---------- Extract to read
According to Mccraw et al. (2009), the profile of ethical awareness in within the study of business has undergone a significant increase in light of subsequent media scandals following recent business scandals. According to Chua and Rahman (2011), high profile corporate scandals such as the Whale scandal, Enron, WorldCom and the global credit crisis, have given significant exposure to the public leading to questions on ethical lapses and subsequently, a significant loss of faith in the honesty of corporate behaviour resulting in a failure of the market. Heightened public awareness regarding these transgressions in corporate ethical behaviour is largely due to increased public knowledge, increased transparency and greater access and circulation of the events in question. Chua and Rahman also highlight the issue that unethical behaviour is not a novel phenomenon unique to contemporary corporate behaviour, pointing out such historical cases as the South Sea bubble of the eighteenth century, and the Great Crash of the 1920’s as a result of unethical extreme use of margin lending by brokerage houses.

Fox (2013) described the penchant amongst contemporary corporations who had been found to have acted unethically, to perpetually cast the blame on a single source or rogue trader operating under the corporations’ radar. The frequency at which this occurs demonstrates that there is a far greater degree of unethical behaviour among the business cohort and that this behaviour may be endemic-the insinuation is that it is only those who get caught, bear the blame. Fox discusses a number of factors which it is claimed are likely to attract ethically minded employees to a corporation:

  • Common values: Has the corporation and the employee, mutual beliefs and values?
  • Aligned interests: do the interests of the corporation fall into alignment with the potential employee?
  • Benevolence: Does the corporation have the best interests of the employee as a core value?
  • Competence: Can the corporation deliver the tangible articles relating to its promises
  • Predictability and integrity: Do the ethical standards of the corporation align comparatively along with the society in which it exists?
  • Communication: Does the corporation engage in communications or not?

According to Wadhwa (2010), once ethics are sacrificed on order to achieve short-term gains, the transgression has been made and in all likelihood, will continue. Business ethics are a fundamental element that needs to be incorporated into the business from its inception in order to function, regardless of the size, type and location of the corporation in question. Business decisions may have evident significance and results, ethical decisions are invariably difficult to make and may not result in a successful outcome, however to take the unethical road inevitably leads to failure and the ethical decision is always the right one prospectively.
--------------------
---------- Given information
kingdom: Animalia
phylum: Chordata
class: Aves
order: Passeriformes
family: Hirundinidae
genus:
--------------------
What you are asked to do =>
Answer from the text on business ethics:
(a) Which two historical cases do Chua and Rahman point out?
(b) According to Fox (2013), on whom do corporations found to have acted unethically cast the blame?
(c) According to Wadhwa (2010), what happens once ethics are sacrificed to achieve short-term gains?

Answer section =>
(a) The South Sea bubble of the eighteenth century and the Great Crash of the 1920s.
(b) On a single source or rogue trader operating under the corporation's radar.
(c) The transgression has been made and will in all likelihood continue.